A self-enhanced chemiexcited PDT system for targeted and efficient treatment of deeply seated tumors

Abstract

Traditional photodynamic therapy (PDT) is almost ineffective against deeply seated tumors due to the limited penetration depth of external light. The development of chemiexcited PDT is promising to address this issue, but it is still challenging to construct simple, efficient and targeted chemiexcited PDT systems. In this work, CPPO (bio(3,5,6-trichloro-2-n-pentyloxycarbonylphenyl) oxalate) and [Ru(phen)₂(PIP-OCH₃)](PF₆)₂ (Ru3, where phen = 1,10-phenanthroline, PIP-OCH₃ = 2-(4-methoxy phenyl)-1H-imidazo[4,5-f][1,10]phenanthroline) with efficient photocatalytic NADH (reduced nicotinamide adenine dinucleotide) oxidation were co-encapsulated with DSPE-PEG 2000 to form Ru3/CPPO@PEG nanoparticles (NP3).

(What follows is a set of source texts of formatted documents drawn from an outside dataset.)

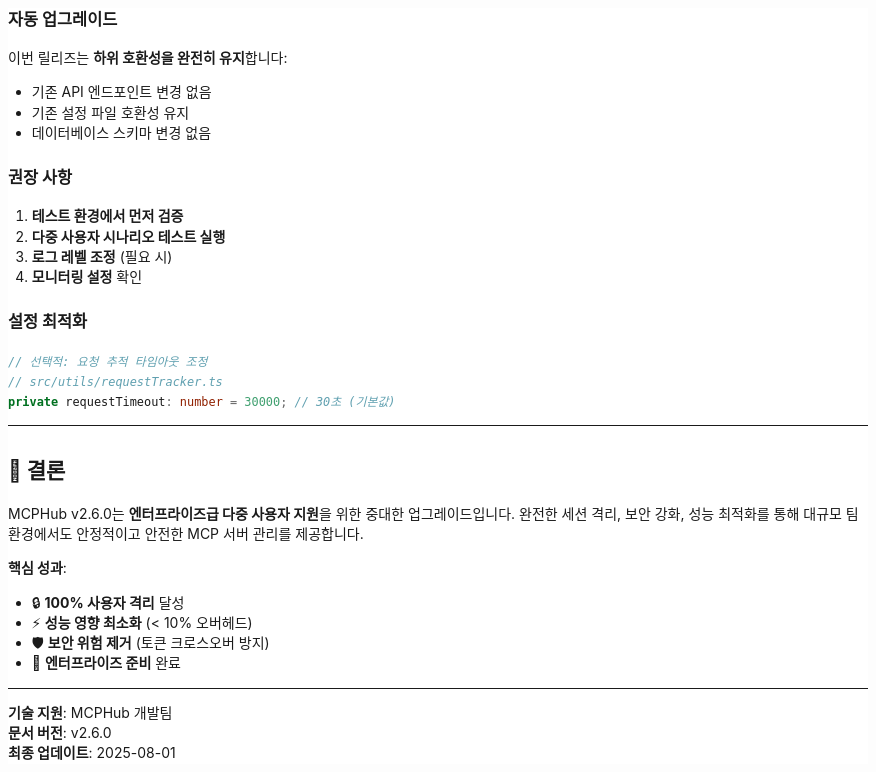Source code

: ### **자동 업그레이드**
이번 릴리즈는 **하위 호환성을 완전히 유지**합니다:
- 기존 API 엔드포인트 변경 없음
- 기존 설정 파일 호환성 유지
- 데이터베이스 스키마 변경 없음

### **권장 사항**
1. **테스트 환경에서 먼저 검증**
2. **다중 사용자 시나리오 테스트 실행**
3. **로그 레벨 조정** (필요 시)
4. **모니터링 설정** 확인

### **설정 최적화**
```typescript
// 선택적: 요청 추적 타임아웃 조정
// src/utils/requestTracker.ts
private requestTimeout: number = 30000; // 30초 (기본값)
```

---

## 🎉 **결론**

MCPHub v2.6.0는 **엔터프라이즈급 다중 사용자 지원**을 위한 중대한 업그레이드입니다. 완전한 세션 격리, 보안 강화, 성능 최적화를 통해 대규모 팀 환경에서도 안정적이고 안전한 MCP 서버 관리를 제공합니다.

**핵심 성과**:
- 🔒 **100% 사용자 격리** 달성
- ⚡ **성능 영향 최소화** (< 10% 오버헤드)
- 🛡️ **보안 위험 제거** (토큰 크로스오버 방지)
- 🎯 **엔터프라이즈 준비** 완료

---

**기술 지원**: MCPHub 개발팀  
**문서 버전**: v2.6.0  
**최종 업데이트**: 2025-08-01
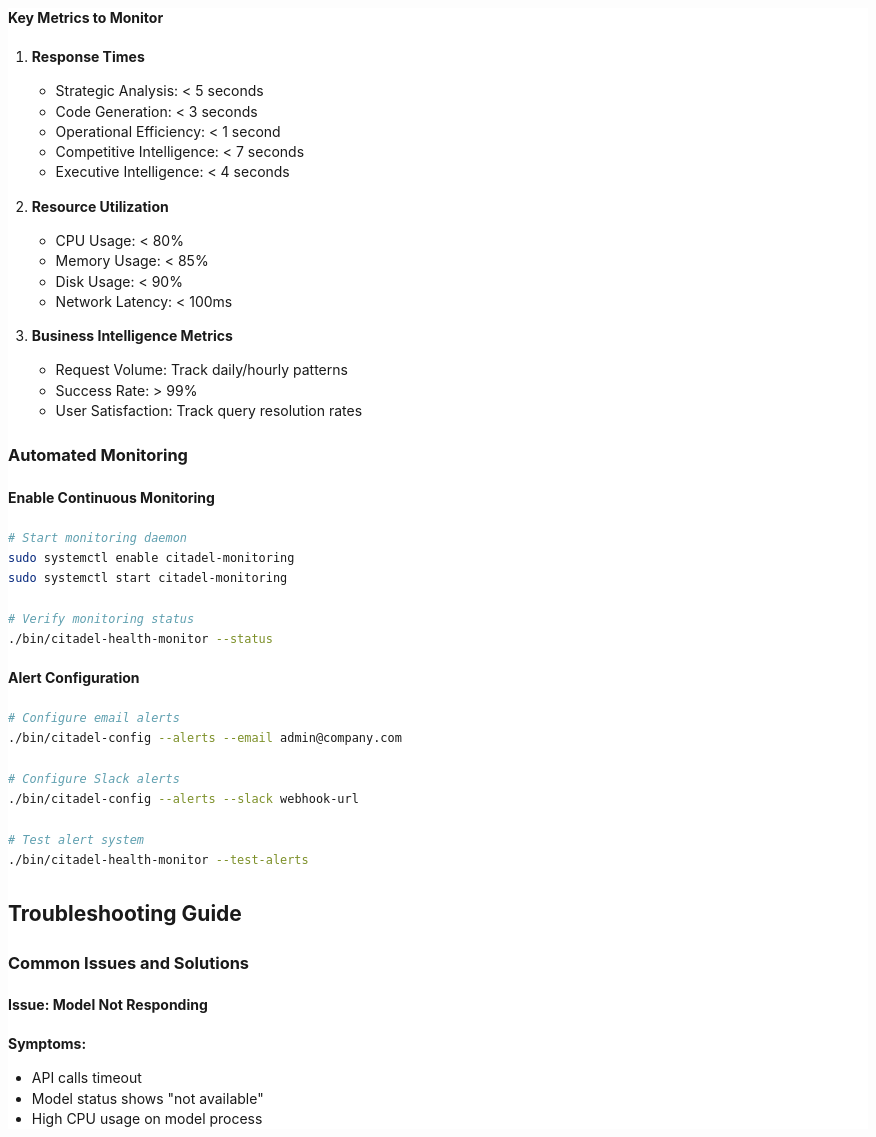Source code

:#### Key Metrics to Monitor

1. **Response Times**
   - Strategic Analysis: < 5 seconds
   - Code Generation: < 3 seconds
   - Operational Efficiency: < 1 second
   - Competitive Intelligence: < 7 seconds
   - Executive Intelligence: < 4 seconds

2. **Resource Utilization**
   - CPU Usage: < 80%
   - Memory Usage: < 85%
   - Disk Usage: < 90%
   - Network Latency: < 100ms

3. **Business Intelligence Metrics**
   - Request Volume: Track daily/hourly patterns
   - Success Rate: > 99%
   - User Satisfaction: Track query resolution rates

### Automated Monitoring

#### Enable Continuous Monitoring
```bash
# Start monitoring daemon
sudo systemctl enable citadel-monitoring
sudo systemctl start citadel-monitoring

# Verify monitoring status
./bin/citadel-health-monitor --status
```

#### Alert Configuration
```bash
# Configure email alerts
./bin/citadel-config --alerts --email admin@company.com

# Configure Slack alerts
./bin/citadel-config --alerts --slack webhook-url

# Test alert system
./bin/citadel-health-monitor --test-alerts
```

## Troubleshooting Guide

### Common Issues and Solutions

#### Issue: Model Not Responding

**Symptoms:**
- API calls timeout
- Model status shows "not available"
- High CPU usage on model process
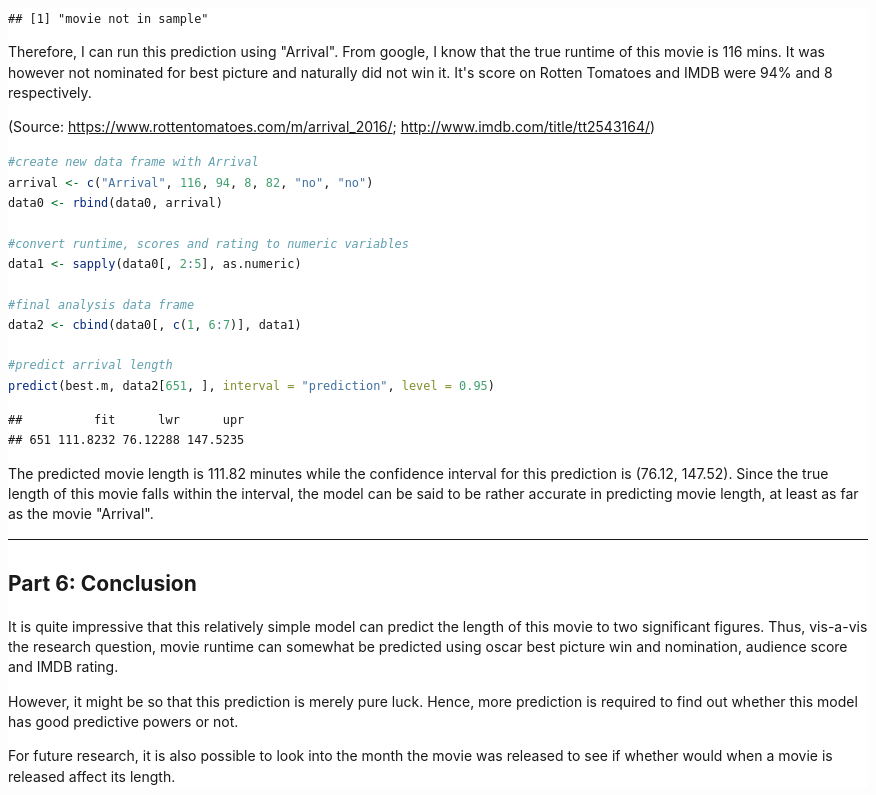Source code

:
 ```
## [1] "movie not in sample"
```

Therefore, I can run this prediction using "Arrival". From google, I know that the true runtime of this movie is 116 mins. It was however not nominated for best picture and naturally did not win it. It's score on Rotten Tomatoes and IMDB were 94% and 8 respectively. 

(Source: https://www.rottentomatoes.com/m/arrival_2016/; http://www.imdb.com/title/tt2543164/)


```r
#create new data frame with Arrival
arrival <- c("Arrival", 116, 94, 8, 82, "no", "no")
data0 <- rbind(data0, arrival)

#convert runtime, scores and rating to numeric variables
data1 <- sapply(data0[, 2:5], as.numeric)

#final analysis data frame
data2 <- cbind(data0[, c(1, 6:7)], data1)

#predict arrival length
predict(best.m, data2[651, ], interval = "prediction", level = 0.95)
```

```
##          fit      lwr      upr
## 651 111.8232 76.12288 147.5235
```

The predicted movie length is 111.82 minutes while the confidence interval for this prediction is (76.12, 147.52). Since the true length of this movie falls within the interval, the model can be said to be rather accurate in predicting movie length, at least as far as the movie "Arrival".

* * *

## Part 6: Conclusion

It is quite impressive that this relatively simple model can predict the length of this movie to two significant figures. Thus, vis-a-vis the research question, movie runtime can somewhat be predicted using oscar best picture win and nomination, audience score and IMDB rating.

However, it might be so that this prediction is merely pure luck. Hence, more prediction is required to find out whether this model has good predictive powers or not.

For future research, it is also possible to look into the month the movie was released to see if whether would when a movie is released affect its length.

Once internalized by cancer cells, Ru3 can be excited with the chemical energy produced by the reaction between CPPO and endogenous H₂O₂. The subsequent oxidation of intracellular NADH and generation of H₂O₂in situ by excited Ru3 will further promote the sustained occurrence of the chemical reaction, realizing self-enhanced chemiexcited PDT. NP3 could effectively deplete intracellular NADH, inhibit ATP synthesis, increase the H₂O₂ content, and produce reactive oxygen species (ROS) within cancer cells, thus exhibiting efficient chemiexcited PDT activity against various cancer cells. Notably, minimal cytotoxicity was observed towards normal cells. Good therapeutic effects against subcutaneously implanted and lung metastatic tumors were also observed for NP3. The current findings may provide new insights for development of novel chemiexcited PDT.